El Tano. Uno más, entre tantas caras y gestos detenidos por el clic de la cámara en la fotografía eterna de la muerte. No quería saber qué le había pasado, si lo habían ido a buscar a su casa, si había caído en un enfrentamiento, si alguien lo había visto por última vez en un campo de desaparecidos, si había resistido o se había quebrado en la tortura. No quería saberlo, no le interesaba.

– Prefiero estar en mi habitación, sabes -se disculpó el Pampa-, no sé a qué hora llega mi mujer.

Pero no era uno más, el Tano. Sin saber por qué, Stella se rebeló, trató de rebelarse.

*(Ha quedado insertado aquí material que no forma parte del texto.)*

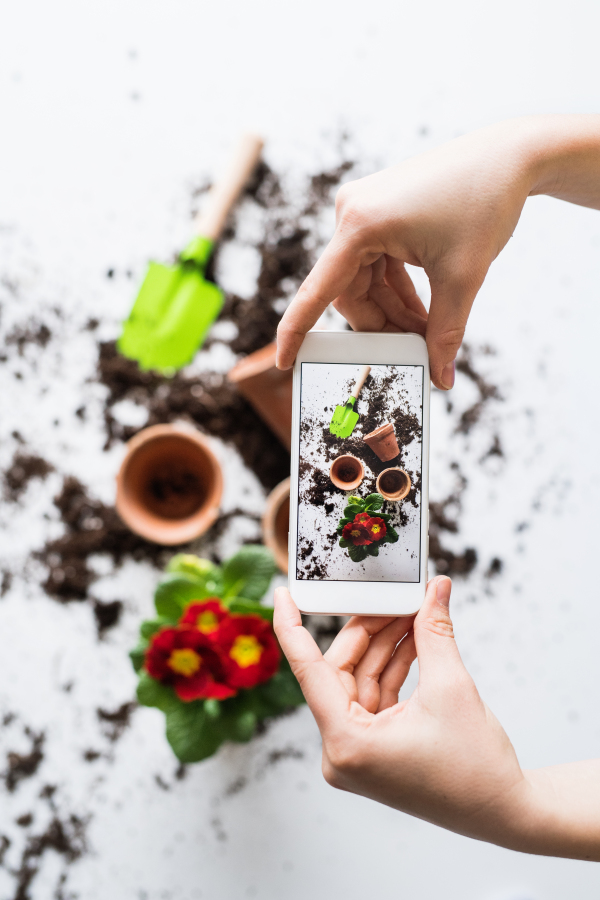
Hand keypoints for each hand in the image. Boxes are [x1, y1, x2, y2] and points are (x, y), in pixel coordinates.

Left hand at [274, 577, 532, 849]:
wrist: (505, 812)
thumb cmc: (477, 768)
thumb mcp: (452, 688)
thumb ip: (435, 632)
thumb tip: (433, 590)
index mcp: (347, 742)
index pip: (307, 670)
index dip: (291, 626)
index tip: (282, 594)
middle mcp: (342, 751)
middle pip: (340, 671)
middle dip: (368, 631)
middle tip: (391, 596)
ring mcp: (356, 753)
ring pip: (359, 681)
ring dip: (385, 646)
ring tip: (412, 613)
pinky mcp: (372, 750)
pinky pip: (373, 697)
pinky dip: (391, 669)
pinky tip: (413, 641)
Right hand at [276, 115, 599, 389]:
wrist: (509, 155)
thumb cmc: (484, 202)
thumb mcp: (464, 277)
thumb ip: (446, 332)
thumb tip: (442, 379)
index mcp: (361, 224)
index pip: (318, 290)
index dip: (298, 331)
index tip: (283, 362)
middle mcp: (351, 212)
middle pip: (349, 292)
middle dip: (380, 325)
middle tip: (415, 351)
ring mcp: (362, 209)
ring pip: (364, 282)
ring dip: (393, 310)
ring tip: (429, 330)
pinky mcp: (377, 210)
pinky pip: (376, 264)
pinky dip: (397, 289)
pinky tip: (423, 307)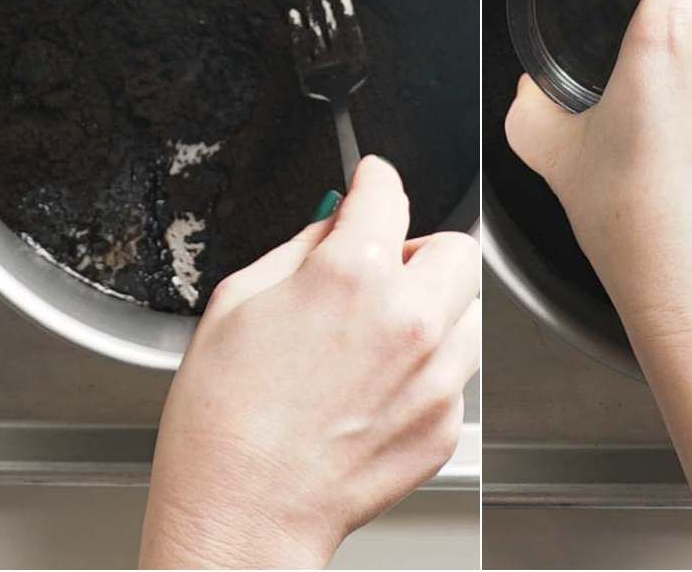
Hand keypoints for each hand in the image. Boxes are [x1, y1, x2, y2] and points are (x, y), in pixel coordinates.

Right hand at [140, 155, 479, 568]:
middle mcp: (408, 320)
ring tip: (376, 336)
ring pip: (466, 312)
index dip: (374, 180)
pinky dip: (425, 370)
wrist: (243, 511)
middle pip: (456, 248)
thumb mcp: (236, 300)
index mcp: (352, 274)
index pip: (388, 193)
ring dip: (431, 310)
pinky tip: (375, 388)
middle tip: (382, 267)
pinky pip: (455, 375)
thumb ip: (299, 248)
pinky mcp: (444, 425)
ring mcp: (436, 378)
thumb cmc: (225, 418)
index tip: (372, 184)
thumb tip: (332, 224)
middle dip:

No puede ser, se dijo, con esa frase repetida tantas veces, la primera frase que usan los seres humanos para negar lo único que sí puede ser siempre, el único destino común de todo lo que nace. Stella no quería que también el Tano estuviera muerto. Quizás por los cachetes colorados. No puede ser. Las historias iban y venían, no todas eran ciertas, había confusiones, nombres o apodos parecidos, errores o informaciones dudosas, imposibles de confirmar.

– ¿Quién te contó que murió el Tano? -preguntó-. ¿Cómo podes estar tan seguro?

– Tuvo un accidente de auto. Un par de meses después de que vos te fuiste. Nadie usaba cinturón de seguridad en Buenos Aires, en esa época. Se podía haber salvado.

El Pampa se puso el saco, se miró al espejo, empezaba a convertirse poco a poco, otra vez, en el doctor Alejandro Mallet. Se pasó una mano por la cara como para borrarse o cambiarse las facciones.

– ¿De dónde lo sacaste? -insistió Stella-. ¿Fue en el barrio? ¿Lo viste? ¿Con tus ojos?